Et pourtant elles existent.
Dans la métallurgie, la fédération des métaux en signale de nombreuses et nous avons vu comment dans les services et en particulier dans les zones commerciales se développaient de nombreuses actions pour réclamer de la rallonge.
Mais rien n’y fait, vous faites silence sur le mécontentement de salariés et hop vous prenez un autre mécontentement, celui des prix.
Pauvre Fillon obligé d’éteindre les incendies.
Qu’il était marrant ce soir, le bedeau de Matignon, dans son exercice de contrôleur des prix.
Et je te crée une commission de ceci et une de cela, et ces commissions rendront leur verdict plus tard…..
Les journalistes n’y croyaient même pas ce soir dans leur compte rendu d’aboyeurs du gouvernement.
Ah, ils auraient pu nous dire, qu’il y a quelques années, Sarkozy, alors ministre des finances nous avait dit, sous un ton de matamore, qu’il aurait fait rendre gorge à la grande surface et aux grands industriels de l’alimentation.
On attend toujours.
Pendant ce temps le pouvoir d’achat se dégrade et le caddy n’est plus rempli à la hauteur des besoins et beaucoup de travailleurs et de retraités font des économies sur la bouffe.

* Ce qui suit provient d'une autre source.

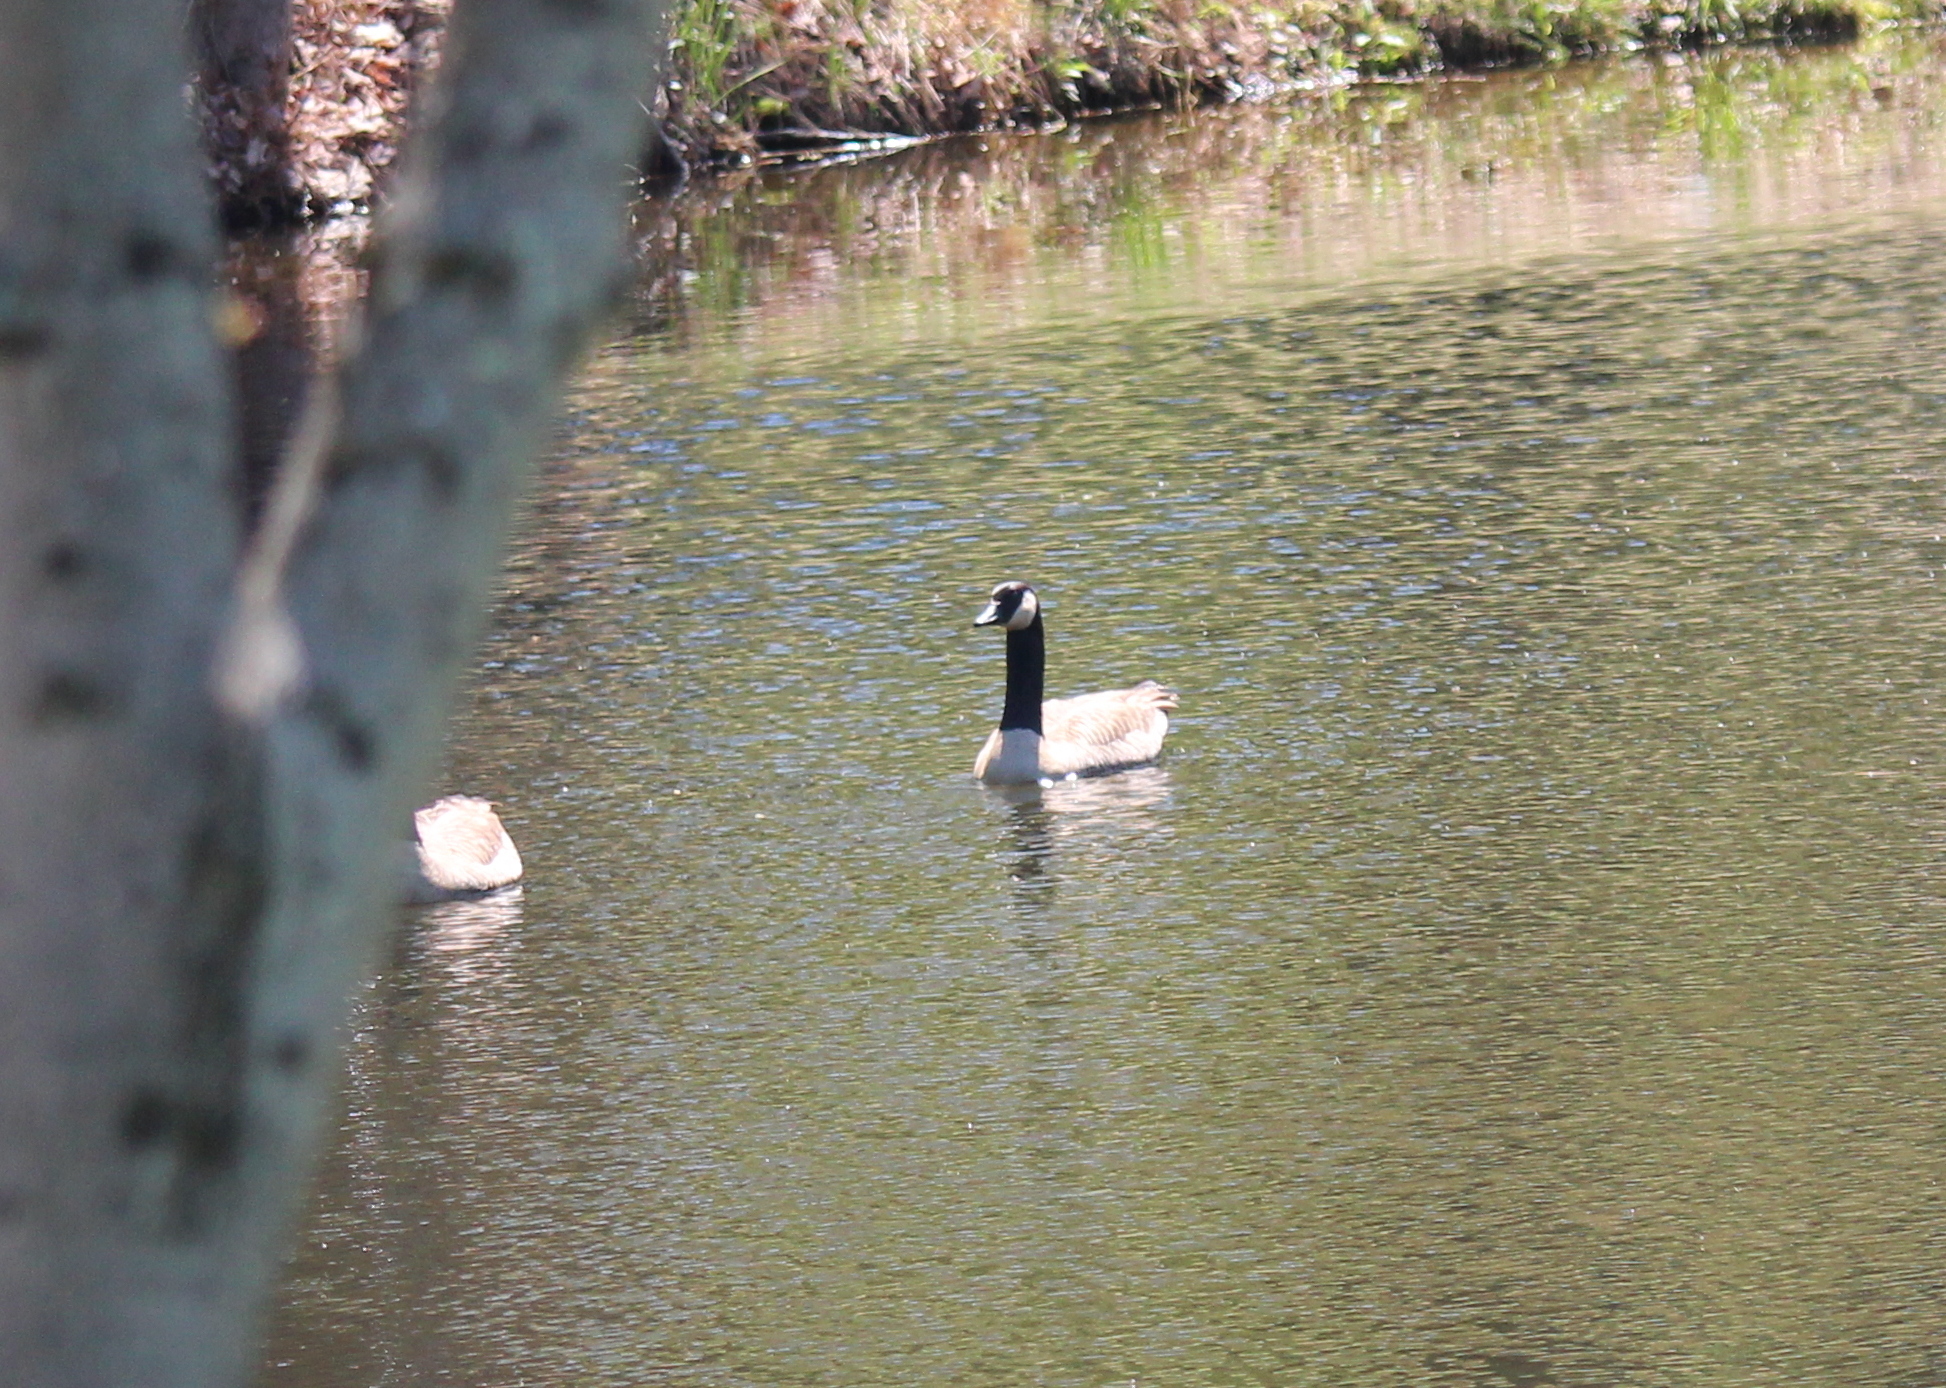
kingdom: Animalia
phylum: Chordata
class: Aves
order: Anseriformes
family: Anatidae
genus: Branta
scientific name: Branta canadensis
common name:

Alors, une seule solution, agir.
Dernière chose, l’inénarrable Fillon nous a dit ce soir qu’il faisait une enquête pour savoir qui profitait de ces augmentations de prix sauvages.
Moi j’ai une réponse qui pourrait faire des économies à l’état en évitant de payer des études d’expert pour le savoir.
Ceux qui profitent de ces hausses ce sont les grandes fortunes des grandes surfaces et les groupes du CAC 40 de l’alimentation qui ramassent la mise.
Ce n’est pas plus compliquer que cela.